The Attempt at a Solution

 

[Hootenanny]

The Attempt at a Solution

You seem to have missed out an important section.

 

[fazal]

a)Solve for x in terms of y and hence find the formula for the inverse function f^-1(x)

The rule for the inverse function is given by f^-1(x)
how to make y the subject.

b)Write down the domain of f^-1

I suggest that i a graph of y = f(x) over and use it to find the range of f ?

c)Plot f from x =0.01 to x=1 and than plot f^-1 on the same axes but only for domain values of x given by the range of f

d)Describe the geometric relationship that you can see between f and f^-1
are they reflections of each other in the line y = x.??

 

[fazal]

plse assist to answer

 

[Hootenanny]

Okay for part (a) we have:

y = 3ln(4x)

Can you solve for x?

 

[fazal]

for a)
is it this way:


x=1/4e^(y/3)

 

[fazal]

plse assist is this right?

 

[Hootenanny]

for a)
is it this way:


x=1/4e^(y/3)

plse assist is this right?

Yes, that is correct.

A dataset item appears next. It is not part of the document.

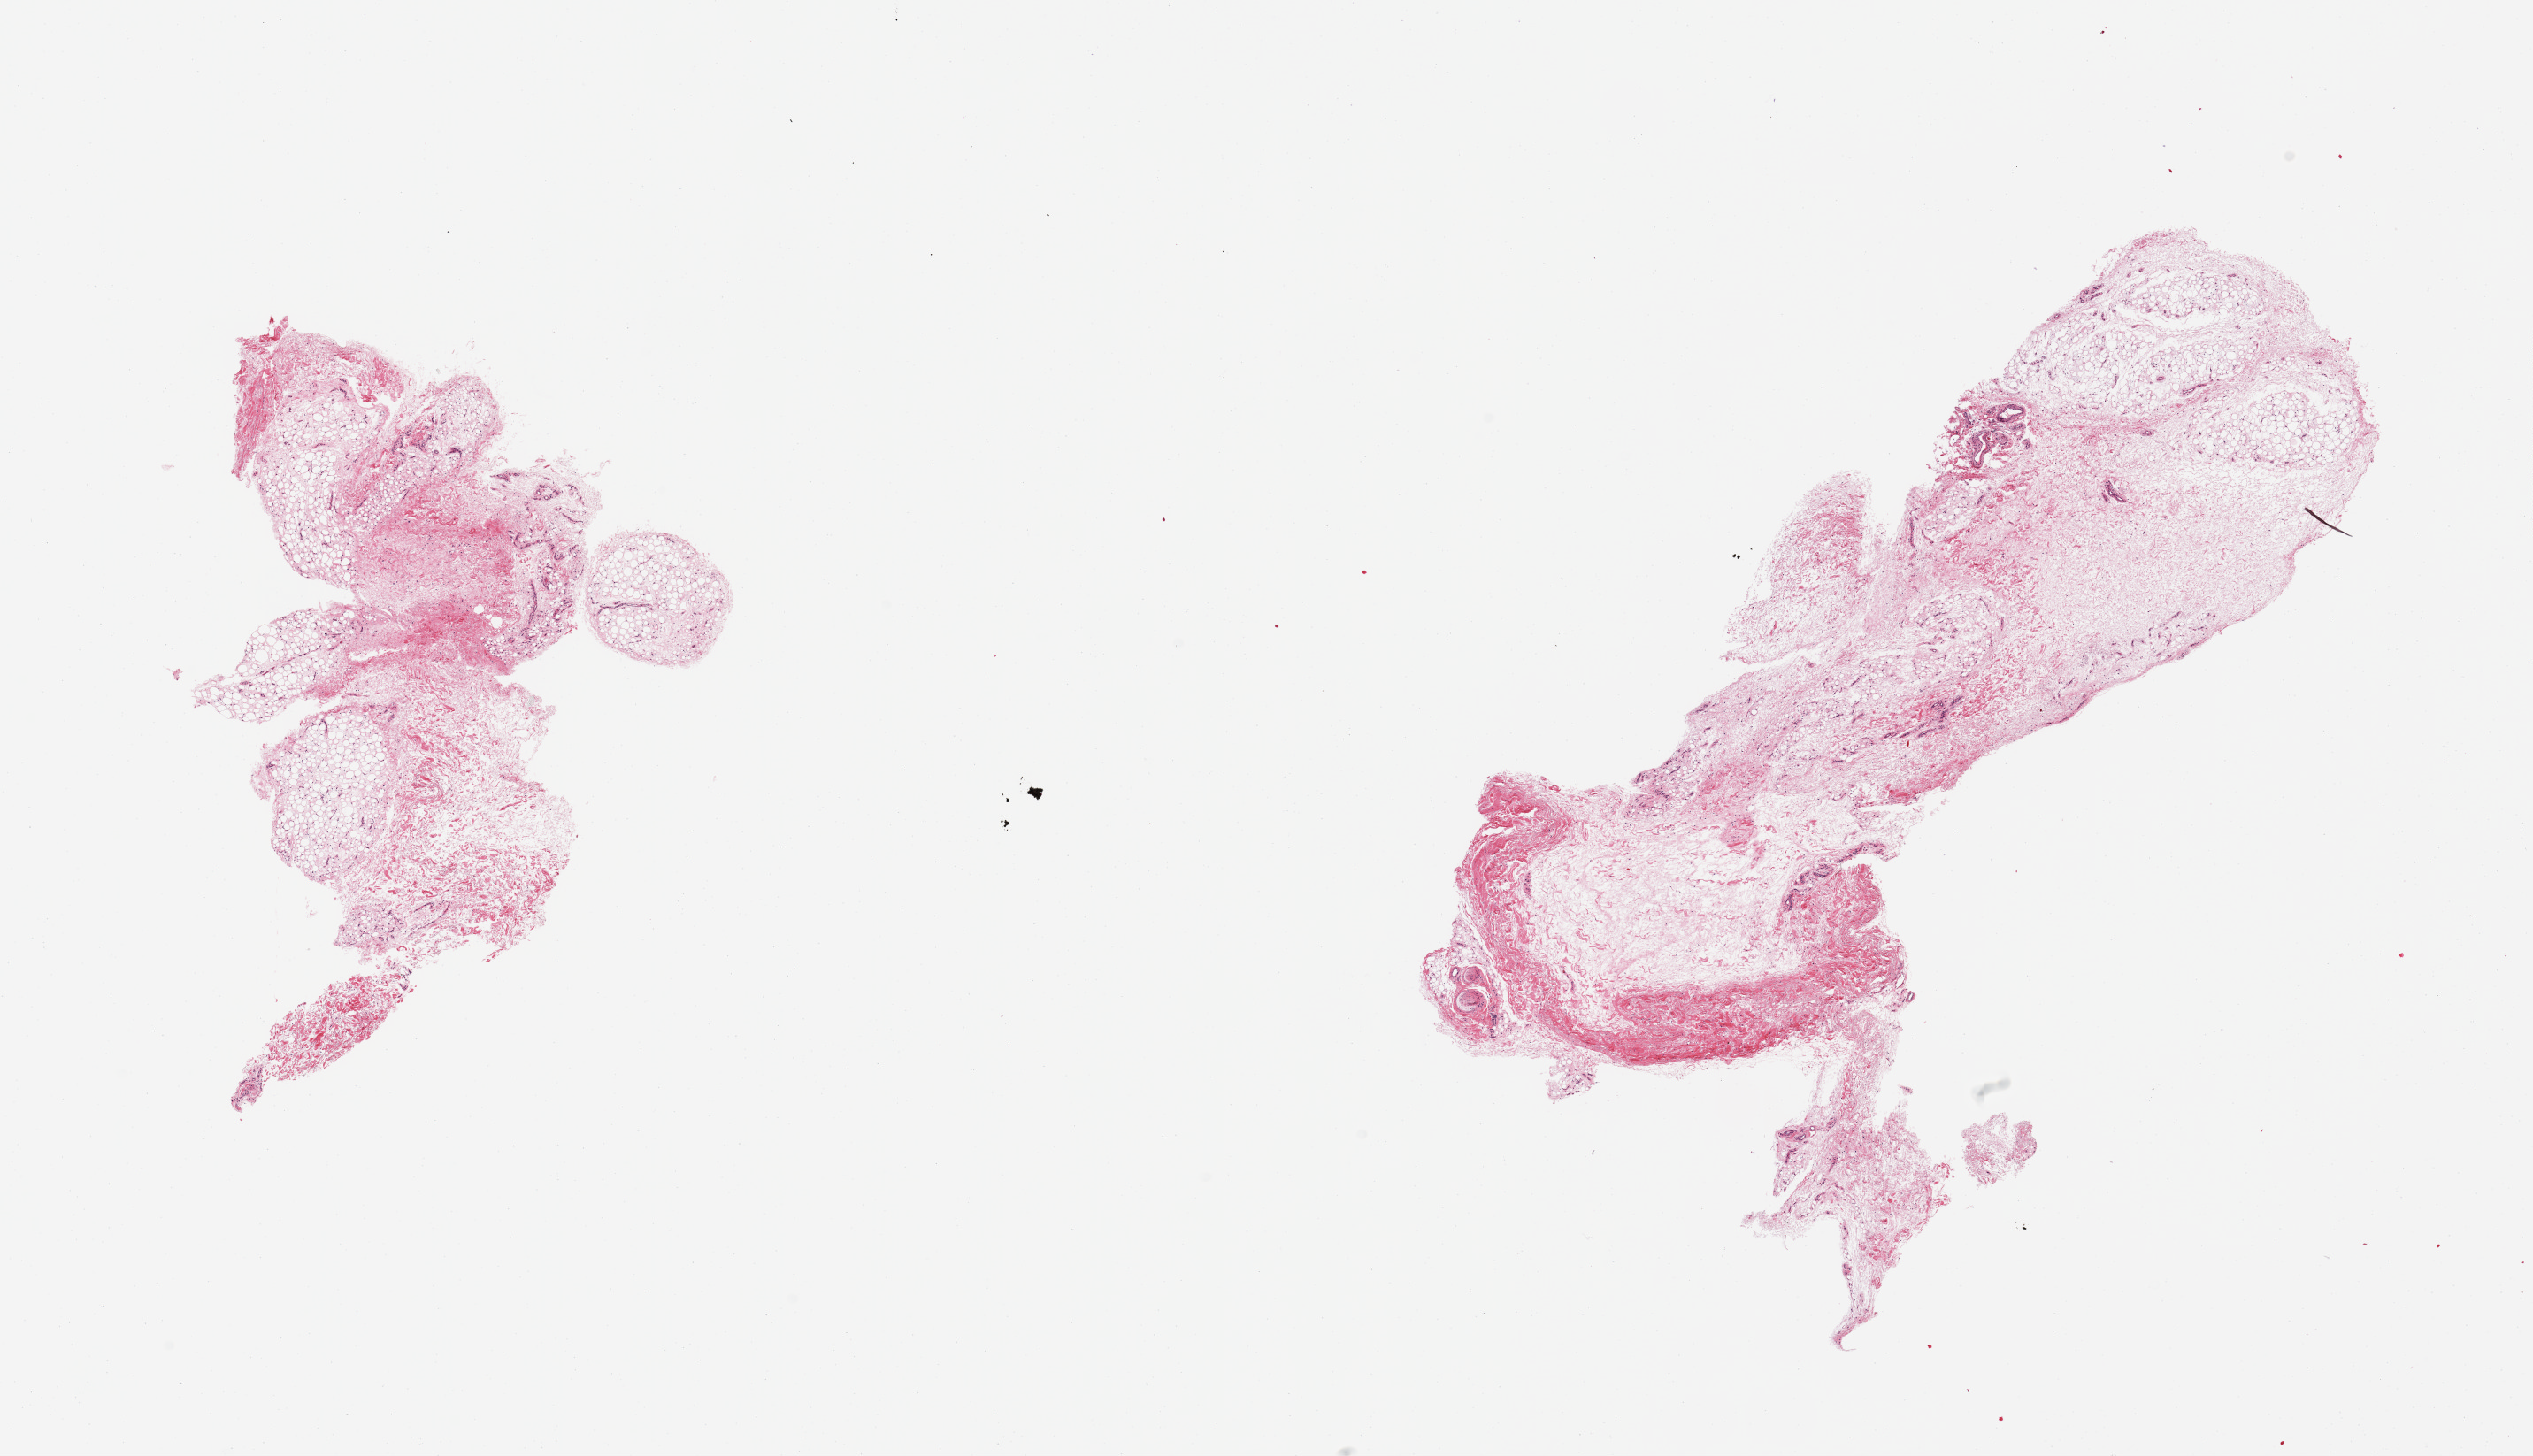
Digitized haematoxylin and eosin-stained section — shown as a low-resolution overview of the whole scanned area (about 22.6 x 13.0 mm); PAXgene-fixed paraffin-embedded (PFPE) section; target tissue: adipose tissue; donor tissue sample. Donor: male.
Review note (as recorded): 2 pieces; only ~15 and 30% fat with significant fibrous/vascular/nerve tissue.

So now you can write the inverse function as

f^-1(x) = ¹/₄exp(^x/₃)

So, what about the domain of the inverse function?

 

[fazal]

is the domain from 0.2508<=x<=0.3489

by using 1/4 * e^(0.01/3) and 1/4 * e^(1/3)

plse assist to check

 

[Hootenanny]

is the domain from 0.2508<=x<=0.3489

by using 1/4 * e^(0.01/3) and 1/4 * e^(1/3)

plse assist to check

No, that is not correct.

HINT: Think about the range of f(x).

 

[fazal]

yes the range is from 0.01<=x<=1
therefore i plug into the f^-1 and got

0.2508<=x<=0.3489

 

[Hootenanny]

yes the range is from 0.01<=x<=1
therefore i plug into the f^-1 and got

0.2508<=x<=0.3489

No, that is the domain for f(x) and why would you want to plug it into f^-1(x)?

 

[fazal]

i can't seem to figure out the domain...plse assist

b)Write down the domain of f^-1